The NFL is out. It is an inherently hard to watch sport. Play is hardly ever actually happening. Penalties are such a huge factor. The amount of commercials is absurd. It is really hard to get into and fully understand as beginners. They all wear helmets and heavy pads, making it pretty difficult to recognize favorite players. It is not a watchable sport. The one thing the NFL has going for it is every win and loss feels important.

The NBA and MLB are out. There are far too many games for any single game to matter. I’m not going to watch every Nuggets game, even though I’m a Nuggets fan. There isn’t one day a week for MLB games that I can look forward to. I can’t make predictions and think about a game for an entire week leading up to it like I can for the NFL or soccer. If my team loses it’s not a big deal. I can not pay attention until the last month of the season and not feel like I missed anything.

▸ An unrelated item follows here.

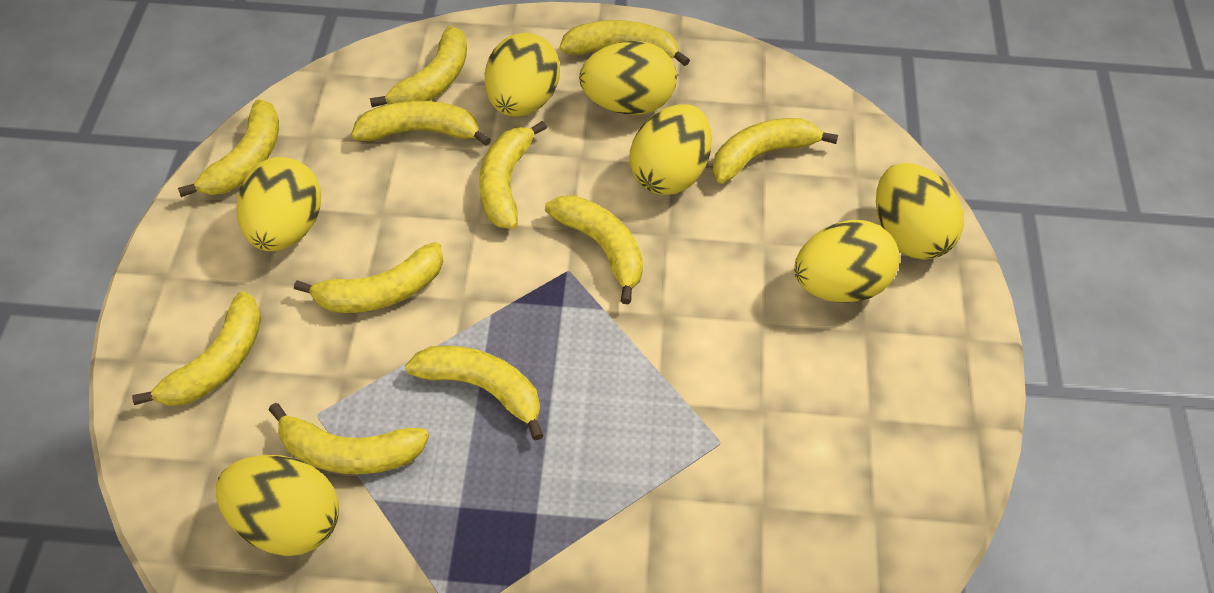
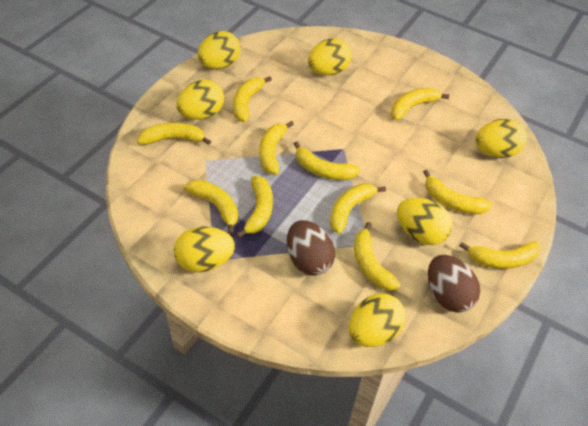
brown egg: 0 -> 2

Soccer is the most fun sport to follow. The watchability of the game paired with the fact that every win and loss matters, paired with the fact that they, besides cups and stuff, only play on the weekends makes it the best sport to follow for a season.

I’ve written for a long time setting up my argument and I think I’ve done it as well as I can. Now it is time for me to defend that argument against common issues Americans have with soccer.

  • The play is boring.

That is hard to refute since its completely subjective. I’d argue that if you follow a team and genuinely care about them winning, it’s not boring at all. The more you watch, the less boring it is.

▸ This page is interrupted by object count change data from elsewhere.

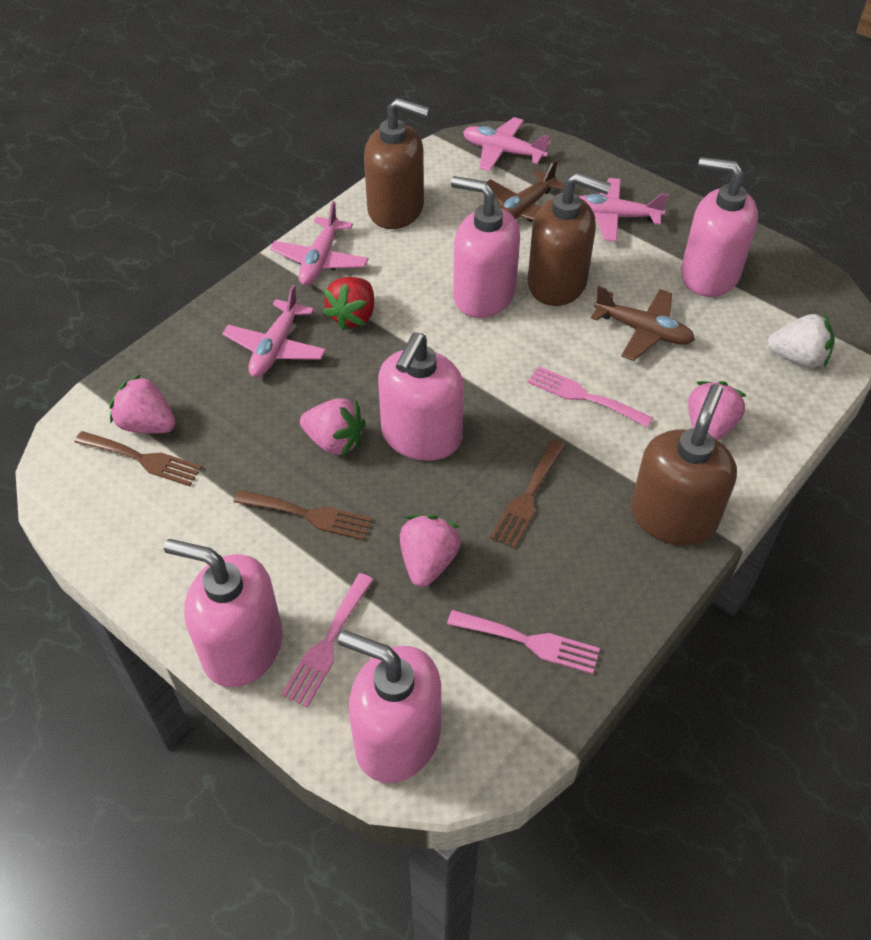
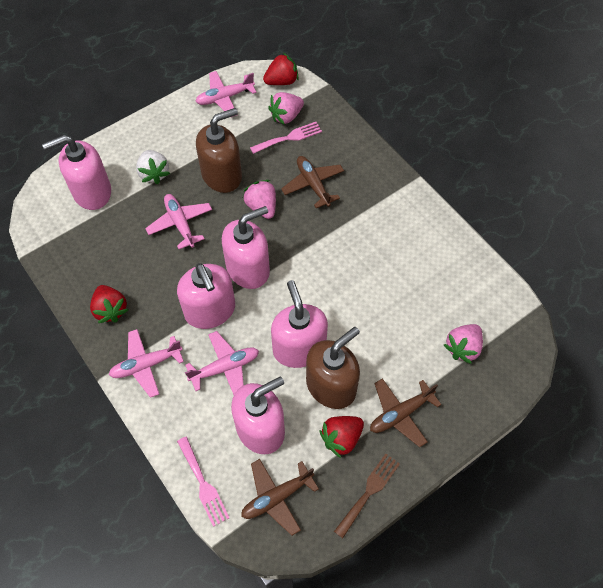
brown fork: 3 -> 1
brown plane: 2 -> 3
brown soap dispenser: 3 -> 2
pink fork: 3 -> 2
pink strawberry: 4 -> 3
red strawberry: 1 -> 3

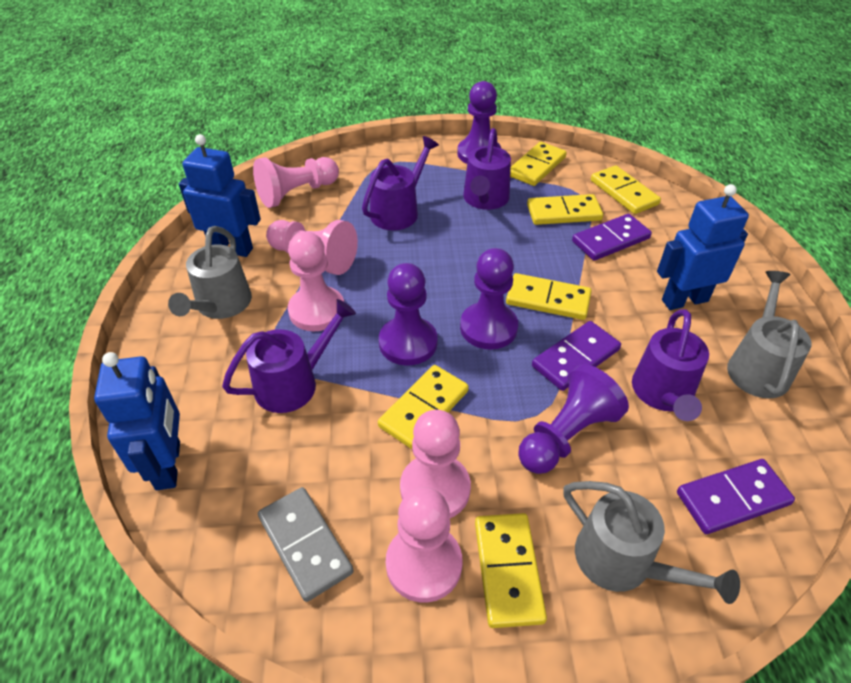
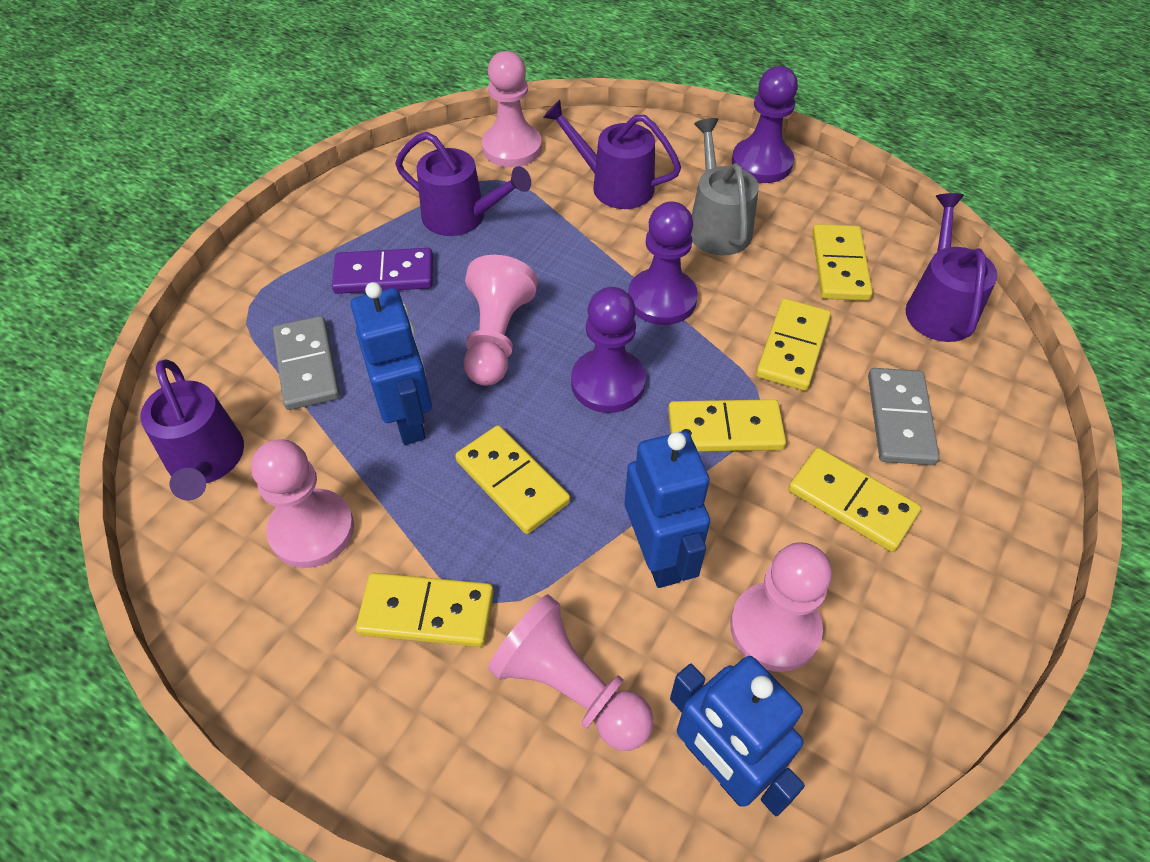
grey domino: 1 -> 2
grey watering can: 3 -> 1
purple domino: 3 -> 1
purple pawn: 4 -> 3

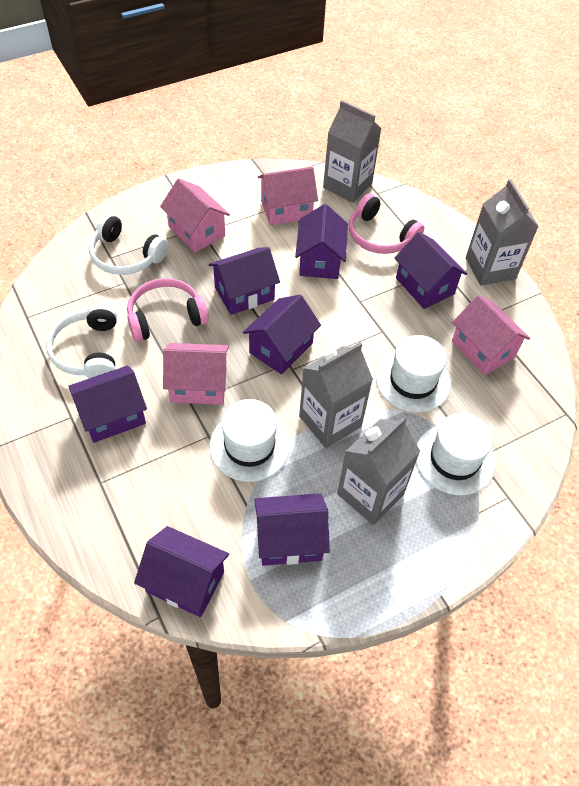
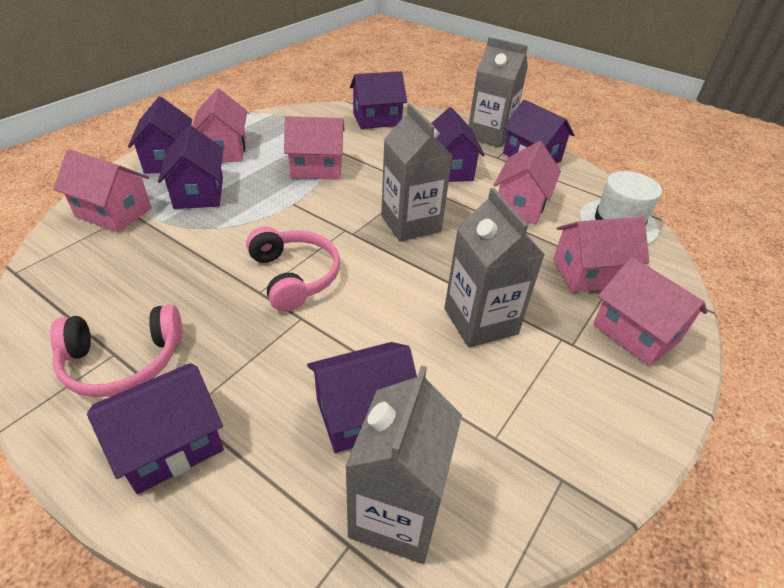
pink house: 4 -> 6
white hat: 3 -> 1
white headphones: 2 -> 0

  • There are so few goals and we want to watch for goals

I really have to give them that. There does seem to be minimal scoring in soccer. It’s not uncommon for games to end 1-0 or 0-0 and those games can get kind of boring. But you can’t tell me there aren’t boring games in football too.

In defense of low scoring games: it adds to the excitement. If my team is down 0-1 or it’s 0-0, there is a chance for my team to come back and win no matter how much time is left. We’re into stoppage time? There’s still a chance. It only takes a quarter of a second for the ball to cross the goal line, anything can happen.

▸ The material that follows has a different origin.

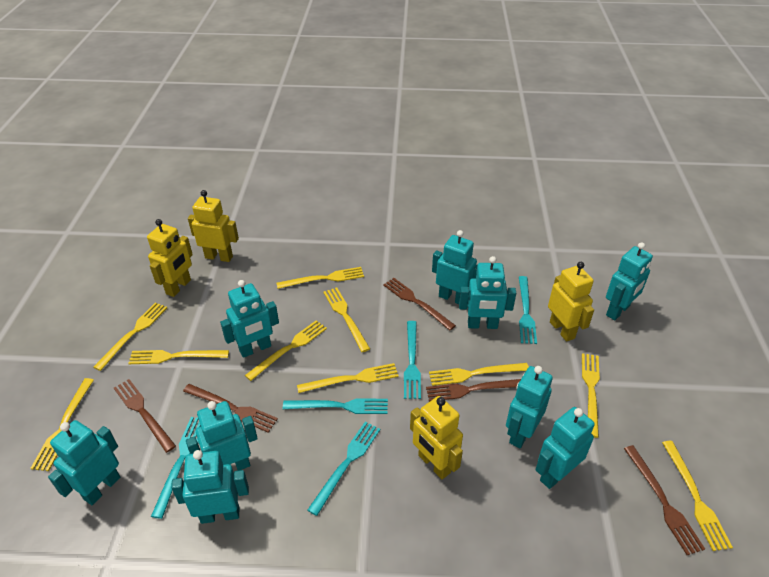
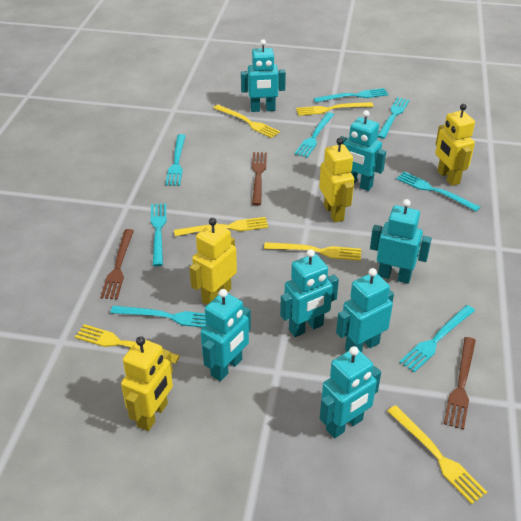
brown fork: 5 -> 3
turquoise fork: 5 -> 8
turquoise robot: 9 -> 7
yellow fork: 10 -> 6

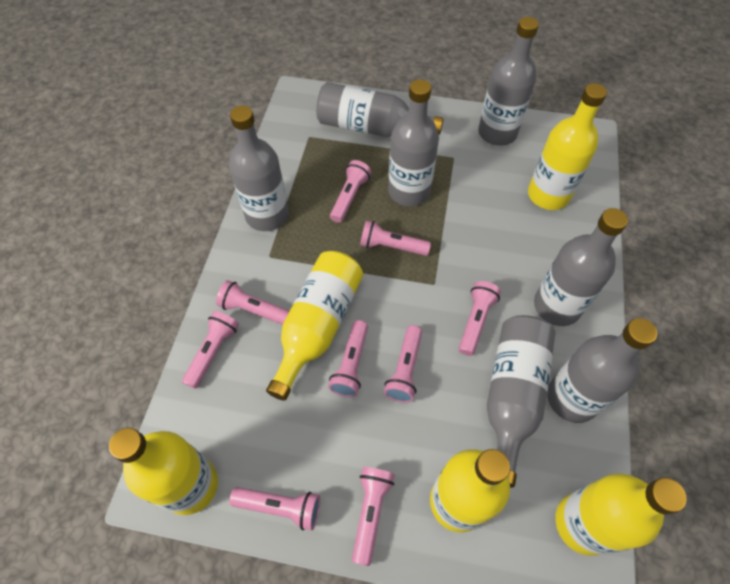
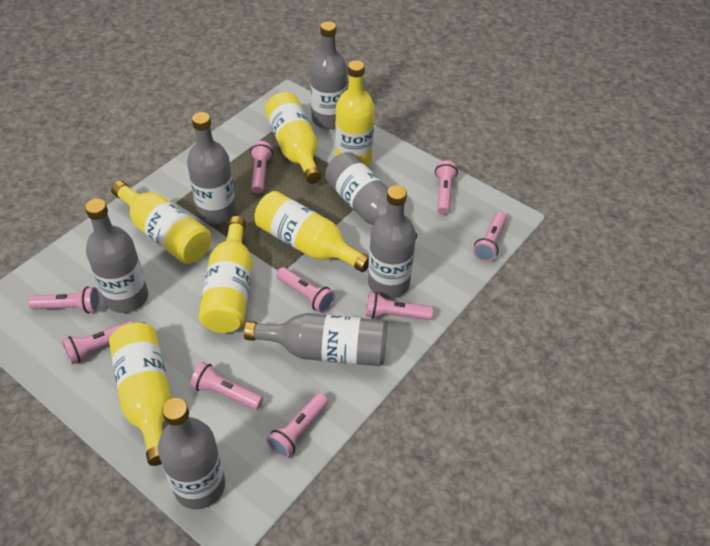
yellow bottle: 5 -> 6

And in the NBA, where points are abundant, it cheapens the feeling of scoring. I don’t care that my team made a basket because they have to do that 50 more times. In soccer, every goal is celebrated with fervor.

Also, I’d argue that the NFL also doesn’t have that much scoring, they just hide it better by making the scores a crazy number of points. For example, Arsenal played this weekend in the premier league and won 3-1. That would be 21-7 in the NFL, which isn’t that low of a scoreline. The Redskins beat the Cowboys 20-17. In soccer scores, with rounding, that would be about 3-2, which is not an uncommon scoreline in soccer.

  • It can, and often does, end in a draw.

This is the most common argument I hear against soccer and I don’t get it. Most of the people with that argument would say that football is the best sport, which can also end in a draw. It is more common in soccer, so we’ll pretend it can’t happen in football.

I was in the camp of not liking draws for a long time. I was raised in the American sports culture, I was taught that every game needs a winner and a loser. But now I am wiser.

First: just because a game ends in a draw doesn’t mean there wasn’t a winner and a loser. If the top team in the Premier League, Manchester City, played the bottom team in the league, Newcastle, at home and they drew? That’s a win for Newcastle. That means they did something really well and stole a point. That’s a loss for MC. That means they dropped points at home against a bad team.

Second: Not every game needs a winner. Especially with the way the points system works in soccer. Sometimes two teams play each other so closely that forcing them to keep playing until one team eventually scrapes out a win is, honestly, kind of pathetic. They both deserve a point, but neither deserves three points. That’s fine to admit. I don’t understand this “Every game needs a winner!” mentality. It’s okay to draw.

 

So that is my answer to the question. I didn’t expect it to be this long, but this is a big topic. Feel free to let me know how you disagree with me in the comments.